In some countries the mere collection of data is not considered enough to trigger Art. 6 ECHR safeguards. Sunde reports that the Norwegian Supreme court held that the mere copying of the data is not search and seizure, and only when the police are able to pick relevant files as evidence do suspect rights apply (Årnes, 2018, p.55). In the context of data protection, the Court of Justice in EU stated, to the contrary, that the mere access, retention, and communication of personal data to a third party, such as a public authority, constitutes an interference with the right to a private life, irrespective of the subsequent use of the information.10 In the same vein, the ECtHR seems to be in favour of the view that the procedural guarantees of Art. 6 ECHR are invoked in the early stages of an investigation, when the investigative measures are directed to concrete suspects, which arguably includes targeted data collection for evidence.
This interpretation means, that in the Encrochat case Art. 6 ECHR safeguards are triggered when the technical implant is distributed to suspects phones and the data is accessed by law enforcement, irrespective of its subsequent use.
For legal purposes, in most documented sources the Encrochat operation is classified as phone interception, however its technical characteristics relate it more closely to computer surveillance.
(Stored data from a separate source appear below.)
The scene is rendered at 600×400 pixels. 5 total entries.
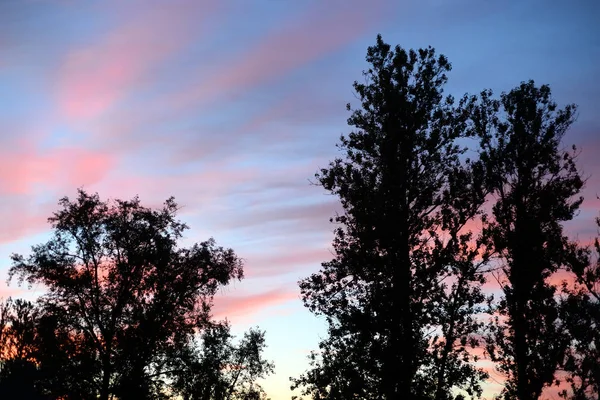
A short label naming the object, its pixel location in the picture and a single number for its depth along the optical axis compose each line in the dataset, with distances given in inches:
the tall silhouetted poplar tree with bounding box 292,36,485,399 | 1067.5
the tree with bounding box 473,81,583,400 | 1230.3
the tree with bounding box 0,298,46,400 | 2156.7
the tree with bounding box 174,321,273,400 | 1603.5
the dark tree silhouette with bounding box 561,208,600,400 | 1240.8
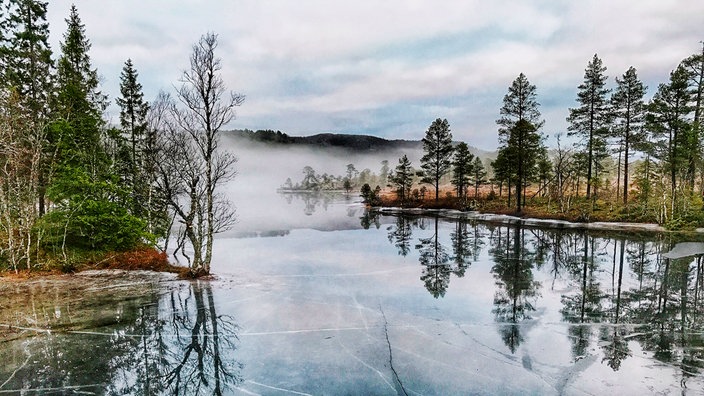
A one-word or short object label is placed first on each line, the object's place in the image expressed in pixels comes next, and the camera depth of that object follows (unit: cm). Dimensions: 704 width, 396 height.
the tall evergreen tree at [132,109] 2984
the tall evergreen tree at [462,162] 5575
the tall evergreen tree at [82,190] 1789
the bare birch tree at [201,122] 1573
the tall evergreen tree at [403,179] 6625
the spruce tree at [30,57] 2136
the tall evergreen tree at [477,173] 6119
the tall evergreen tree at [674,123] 3183
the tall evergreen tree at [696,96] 3164
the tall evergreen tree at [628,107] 3900
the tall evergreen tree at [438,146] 5753
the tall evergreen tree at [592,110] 4078
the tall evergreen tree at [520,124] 4194
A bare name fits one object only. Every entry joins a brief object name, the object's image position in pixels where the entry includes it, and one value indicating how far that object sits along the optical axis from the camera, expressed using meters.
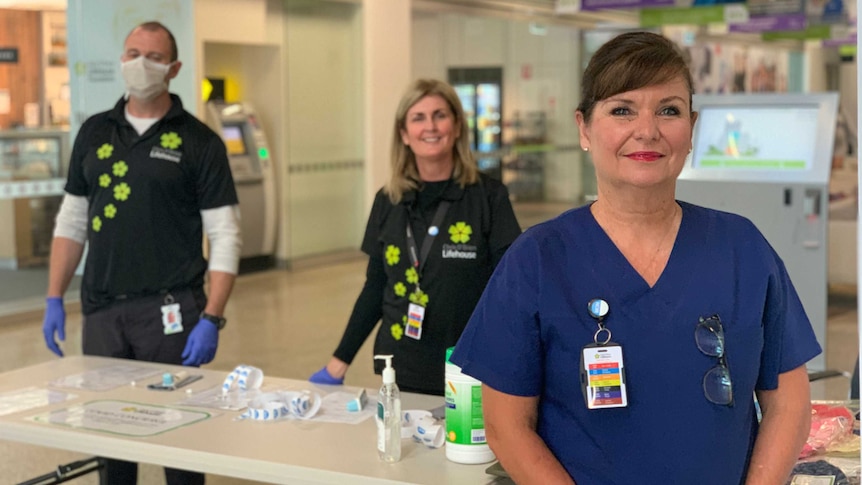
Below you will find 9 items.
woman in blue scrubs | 1.83
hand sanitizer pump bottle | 2.46
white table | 2.42
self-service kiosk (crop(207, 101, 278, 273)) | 10.39
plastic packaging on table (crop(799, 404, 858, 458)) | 2.51
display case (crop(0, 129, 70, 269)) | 8.38
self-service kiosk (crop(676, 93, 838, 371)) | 6.42
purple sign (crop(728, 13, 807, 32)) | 15.91
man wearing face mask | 3.67
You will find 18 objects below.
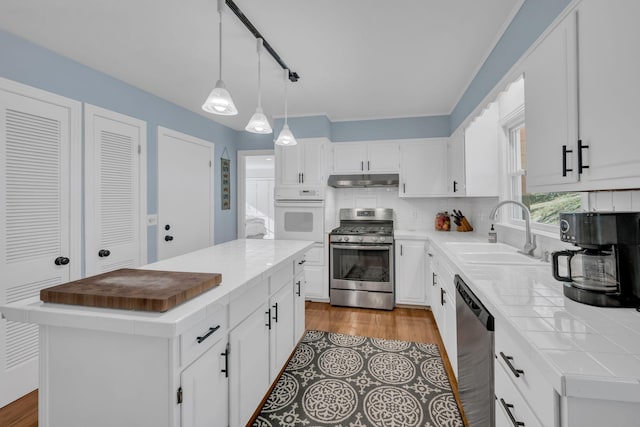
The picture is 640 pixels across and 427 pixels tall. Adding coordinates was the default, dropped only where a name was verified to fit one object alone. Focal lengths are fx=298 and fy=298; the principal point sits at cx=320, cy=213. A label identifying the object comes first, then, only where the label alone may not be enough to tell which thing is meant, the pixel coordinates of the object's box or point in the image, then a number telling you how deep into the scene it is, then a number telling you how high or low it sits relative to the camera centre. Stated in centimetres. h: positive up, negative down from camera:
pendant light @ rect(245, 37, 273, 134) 216 +68
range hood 378 +44
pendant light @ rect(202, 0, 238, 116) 171 +66
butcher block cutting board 107 -29
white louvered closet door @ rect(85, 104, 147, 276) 253 +23
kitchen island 107 -57
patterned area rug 183 -123
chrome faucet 205 -18
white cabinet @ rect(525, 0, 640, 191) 92 +42
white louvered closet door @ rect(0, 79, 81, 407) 200 +6
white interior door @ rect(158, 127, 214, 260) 330 +27
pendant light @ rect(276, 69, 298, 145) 250 +65
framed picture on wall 438 +50
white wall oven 383 -7
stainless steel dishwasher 127 -71
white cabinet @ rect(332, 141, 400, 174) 390 +76
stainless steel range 361 -68
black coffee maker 105 -16
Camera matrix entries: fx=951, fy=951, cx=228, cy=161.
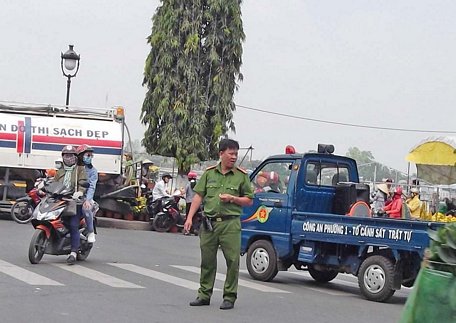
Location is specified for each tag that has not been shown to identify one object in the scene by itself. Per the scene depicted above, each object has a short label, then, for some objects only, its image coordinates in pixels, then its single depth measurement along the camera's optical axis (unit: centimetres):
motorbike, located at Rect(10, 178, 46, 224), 2383
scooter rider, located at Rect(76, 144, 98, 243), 1408
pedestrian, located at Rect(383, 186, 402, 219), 1952
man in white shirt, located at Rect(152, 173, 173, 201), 2547
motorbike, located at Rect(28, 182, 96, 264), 1366
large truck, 2509
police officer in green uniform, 1077
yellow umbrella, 2092
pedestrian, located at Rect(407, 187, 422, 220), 2083
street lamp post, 2620
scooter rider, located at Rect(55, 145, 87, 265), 1391
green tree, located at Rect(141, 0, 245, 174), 3011
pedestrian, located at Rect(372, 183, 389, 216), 2197
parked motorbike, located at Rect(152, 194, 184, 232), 2533
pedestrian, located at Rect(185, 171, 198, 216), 2525
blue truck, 1248
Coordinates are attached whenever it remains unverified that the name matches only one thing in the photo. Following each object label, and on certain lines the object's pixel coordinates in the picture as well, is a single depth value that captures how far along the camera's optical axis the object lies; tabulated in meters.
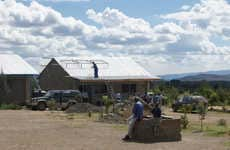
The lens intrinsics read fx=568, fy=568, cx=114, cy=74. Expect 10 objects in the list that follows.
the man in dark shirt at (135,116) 20.44
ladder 51.01
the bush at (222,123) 28.07
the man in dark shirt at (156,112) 21.00
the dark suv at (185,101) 42.01
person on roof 51.58
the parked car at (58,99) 42.26
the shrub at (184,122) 25.35
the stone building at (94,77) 51.00
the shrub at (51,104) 41.56
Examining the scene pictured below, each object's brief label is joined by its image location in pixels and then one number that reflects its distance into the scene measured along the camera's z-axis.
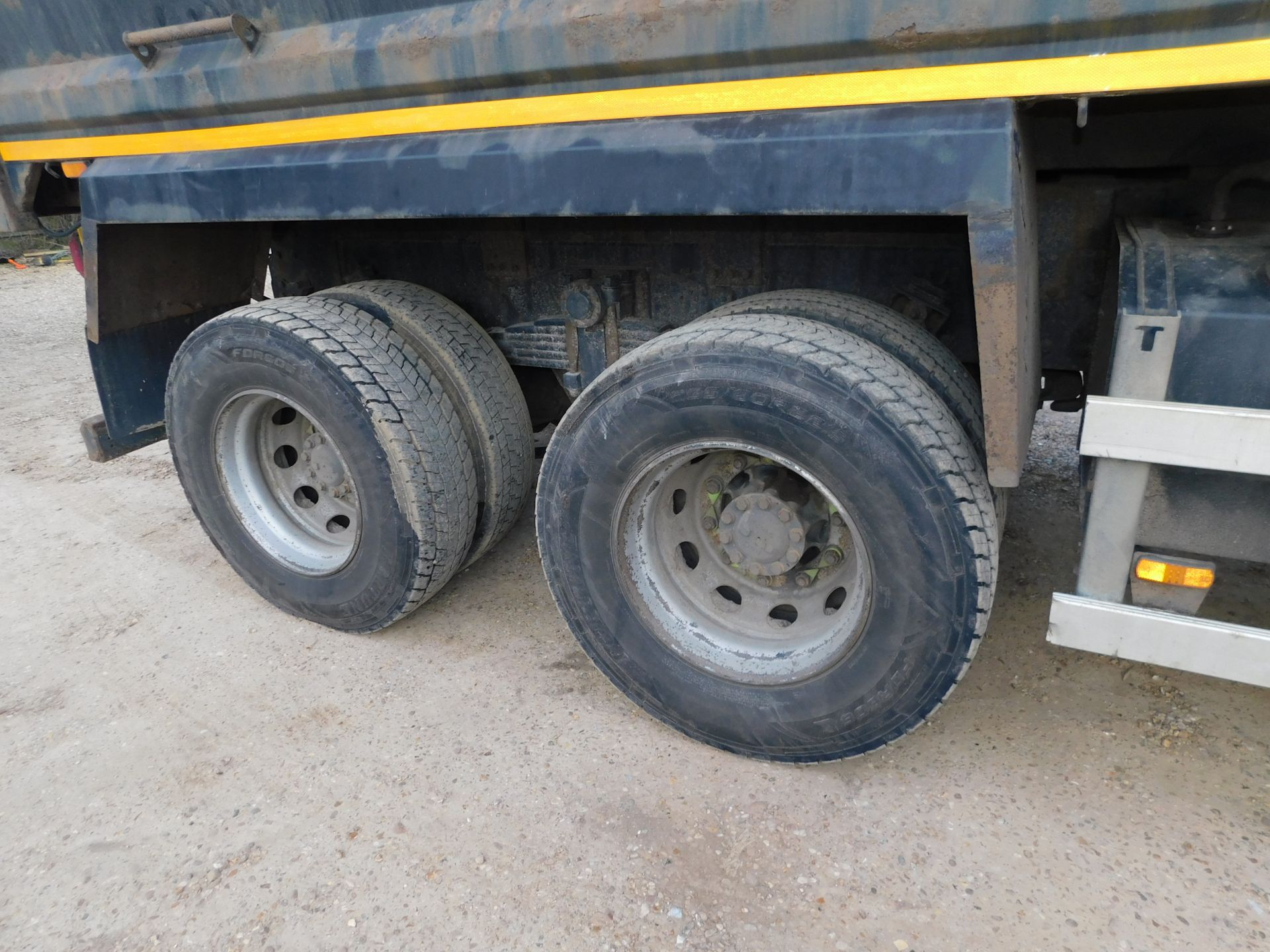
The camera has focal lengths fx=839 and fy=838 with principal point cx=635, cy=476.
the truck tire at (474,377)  2.87
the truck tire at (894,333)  2.22
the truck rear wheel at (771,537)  1.98
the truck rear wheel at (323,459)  2.68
As will be examined further, the authorities acquired Encro-phone data by the use of a technical implant which captures data in a volatile memory. In technical terms, volatile memory is a combination of data that is part of the transmission, and additional temporary processed data that is not intended for storage or transmission such as passwords and encryption keys. 🔐
Both types of data can be obtained only with computer surveillance technology because phone interception does not capture data that is not yet stored, in between transmission, or that is never intended to be stored or transmitted.